Dr. Lacomis collaborates with colleagues in Rheumatology (Oddis and Aggarwal) on research studies in myositis. Last, Dr. Lacomis is an Associate Editor for the Journal of Clinical Neuromuscular Disease.

Dr. Zivkovic participated with Dr Soman in establishing an Amyloidosis working group at UPMC that led to establishment of University of Pittsburgh Cardiac Amyloidosis Center. He continues to perform clinical research on amyloid neuropathies and will serve as a site-investigator for clinical study investigating new treatment for TTR amyloid neuropathy with conjugated antisense oligonucleotides sponsored by Ionis Pharmaceuticals. He is a member of IGOS GBS Electrodiagnosis Expertise Group and CSF group and collaborates with Drs Jacobs, Harbo and Stino on a study of cerebrospinal fluid testing results in Guillain Barre syndrome. He is also a member of Brighton Collaboration working group on immunization-associated events, including vasculitis and vasculitic neuropathy. Dr Zivkovic also serves on AANEM Quality Improvement Committee and AAN Subspecialty Quality Advisors Group and participated in formulation of AANEM quality measures for diagnosing carpal tunnel syndrome.

Dr. Al-Lahham joined the Neuromuscular Disease Division in 2020, serving as the director of the MDA-ALS Center. He is working with Dr. Lacomis on expanding the ALS Center to provide accessible comprehensive care to ALS patients in Western Pennsylvania.  Our multidisciplinary clinic is in the final steps to become an ALSA Certified Treatment Center of Excellence by 2021.  With the steady growth in our Center we are aiming to join the Healey ALS Platform Trials.  Platform trials will test multiple interventions and accelerate the path to effective treatments for ALS.

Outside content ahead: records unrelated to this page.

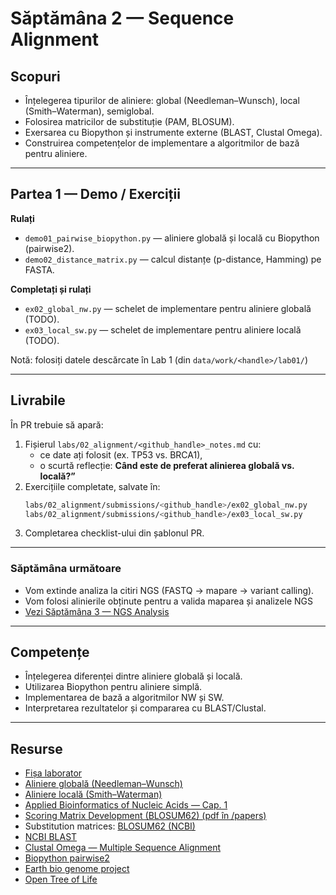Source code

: # Săptămâna 2 — Sequence Alignment

## Scopuri
- Înțelegerea tipurilor de aliniere: global (Needleman–Wunsch), local (Smith–Waterman), semiglobal.  
- Folosirea matricilor de substituție (PAM, BLOSUM).  
- Exersarea cu Biopython și instrumente externe (BLAST, Clustal Omega).  
- Construirea competențelor de implementare a algoritmilor de bază pentru aliniere.

---

## Partea 1 — Demo / Exerciții
**Rulați**  
- `demo01_pairwise_biopython.py` — aliniere globală și locală cu Biopython (pairwise2).  
- `demo02_distance_matrix.py` — calcul distanțe (p-distance, Hamming) pe FASTA.  

**Completați și rulați**  
- `ex02_global_nw.py` — schelet de implementare pentru aliniere globală (TODO).  
- `ex03_local_sw.py` — schelet de implementare pentru aliniere locală (TODO).  

Notă: folosiți datele descărcate în Lab 1 (din `data/work/<handle>/lab01/`)

---

## Livrabile
În PR trebuie să apară:
1. Fișierul `labs/02_alignment/<github_handle>_notes.md` cu:  
   - ce date ați folosit (ex. TP53 vs. BRCA1),  
   - o scurtă reflecție: **Când este de preferat alinierea globală vs. locală?”**  
2. Exercițiile completate, salvate în:  
   ```bash
   labs/02_alignment/submissions/<github_handle>/ex02_global_nw.py
   labs/02_alignment/submissions/<github_handle>/ex03_local_sw.py
   ```
3. Completarea checklist-ului din șablonul PR.

---

### Săptămâna următoare
- Vom extinde analiza la citiri NGS (FASTQ → mapare → variant calling).
- Vom folosi alinierile obținute pentru a valida maparea și analizele NGS
- [Vezi Săptămâna 3 — NGS Analysis](../03_formats&NGS/README.md)

---

## Competențe
- Înțelegerea diferenței dintre aliniere globală și locală.
- Utilizarea Biopython pentru aliniere simplă.
- Implementarea de bază a algoritmilor NW și SW.
- Interpretarea rezultatelor și compararea cu BLAST/Clustal.

---

## Resurse 
- [Fișa laborator](../../docs/lab_onepagers/02_alignment.md)  
- [Aliniere globală (Needleman–Wunsch)](../../docs/presentations/alignment1.pdf)  
- [Aliniere locală (Smith–Waterman)](../../docs/presentations/alignment2.pdf)  
- [Applied Bioinformatics of Nucleic Acids — Cap. 1](../../docs/papers/Applied_Bioinformatics.pdf)  
- [Scoring Matrix Development (BLOSUM62) (pdf în /papers)](../../docs/papers/Scoring_matrix_development_BLOSUM62.pdf)  
- Substitution matrices: [BLOSUM62 (NCBI)](https://www.ncbi.nlm.nih.gov/IEB/ToolBox/C_DOC/lxr/source/data/BLOSUM62)  
- [NCBI BLAST](https://blast.ncbi.nlm.nih.gov/Blast.cgi)  
- [Clustal Omega — Multiple Sequence Alignment](https://www.ebi.ac.uk/Tools/msa/clustalo/)  
- [Biopython pairwise2](https://biopython.org/docs/1.75/api/Bio.pairwise2.html)  
- [Earth bio genome project](https://www.earthbiogenome.org/)
- [Open Tree of Life](https://tree.opentreeoflife.org/)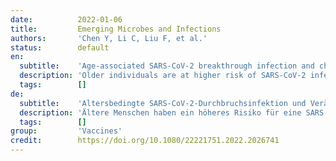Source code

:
 ```yaml
---
date:          2022-01-06
title:         Emerging Microbes and Infections
authors:       'Chen Y, Li C, Liu F, et al.'
status:        default
en:
  subtitle:    'Age-associated SARS-CoV-2 breakthrough infection and changes in immune response in mouse model'
  description: 'Older individuals are at higher risk of SARS-CoV-2 infection and severe outcome but the underlying mechanisms are incompletely understood. In addition, how age modulates SARS-CoV-2 re-infection and vaccine breakthrough infections remains largely unexplored. Here, we investigated age-associated SARS-CoV-2 pathogenesis, immune responses, and the occurrence of re-infection and vaccine breakthrough infection utilizing a wild type C57BL/6N mouse model. We demonstrated that interferon and adaptive antibody response upon SARS-CoV-2 challenge are significantly impaired in aged mice in comparison to young mice, which results in more effective virus replication and severe disease manifestations in the respiratory tract. Aged mice also showed increased susceptibility to re-infection due to insufficient immune protection acquired during primary infection. Importantly, two-dose COVID-19 mRNA vaccination conferred limited adaptive immune response among the aged mice which rendered them susceptible to SARS-CoV-2 infection. Collectively, our findings call for tailored and optimized treatment and prevention strategies against SARS-CoV-2 among the older individuals.'
  tags:        []
de:
  subtitle:    'Altersbedingte SARS-CoV-2-Durchbruchsinfektion und Veränderungen der Immunantwort im Mausmodell'
  description: 'Ältere Menschen haben ein höheres Risiko für eine SARS-CoV-2-Infektion und einen schwerwiegenden Krankheitsverlauf, aber die zugrunde liegenden Mechanismen sind nur unvollständig bekannt. Darüber hinaus ist noch weitgehend unerforscht, wie das Alter die SARS-CoV-2-Reinfektion und die Durchbruchsinfektion mit dem Impfstoff beeinflusst. Hier untersuchten wir die altersassoziierte SARS-CoV-2-Pathogenese, die Immunreaktionen und das Auftreten von Reinfektionen und Impfstoffdurchbrüchen in einem C57BL/6N-Wildtyp-Mausmodell. Wir konnten zeigen, dass die Interferon- und adaptive Antikörperreaktion auf eine SARS-CoV-2-Infektion bei älteren Mäusen im Vergleich zu jungen Mäusen deutlich beeinträchtigt ist, was zu einer effektiveren Virusreplikation und schweren Krankheitsmanifestationen im Respirationstrakt führt. Ältere Mäuse zeigten auch eine erhöhte Anfälligkeit für eine erneute Infektion aufgrund eines unzureichenden Immunschutzes, der während der Primärinfektion erworben wurde. Wichtig ist, dass eine COVID-19-mRNA-Impfung mit zwei Dosen bei den alten Mäusen nur eine begrenzte adaptive Immunantwort hervorrief, die sie für eine SARS-CoV-2-Infektion anfällig machte. Insgesamt erfordern unsere Ergebnisse maßgeschneiderte und optimierte Behandlungs- und Präventionsstrategien gegen SARS-CoV-2 bei älteren Menschen.' 
  tags:        []
group:         'Vaccines'
credit:        https://doi.org/10.1080/22221751.2022.2026741
---
```

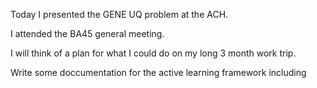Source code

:Today I presented the GENE UQ problem at the ACH.

I attended the BA45 general meeting.

I will think of a plan for what I could do on my long 3 month work trip. 

Write some doccumentation for the active learning framework including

Research activities for 2019-20 include an NIH-funded early feasibility study of Stentrode brain computer interface for augmentative communication, participation in studies on oral edaravone, and a new DNA banking project. Dr. Clemens takes an active role in CINRG, as Medical Director and study chair for multi-center protocols developing treatments for muscular dystrophy. In 2020, Dr. Clemens was awarded an NIH R21 grant to fund a pilot trial of vamorolone as treatment for Becker muscular dystrophy. Dr Zivkovic will be site-investigator for 2 more studies for experimental treatment of TTR amyloidosis. Dr. Lacomis will continue to follow up the patients with myasthenia gravis that have been enrolled in the PROMISE-MG study.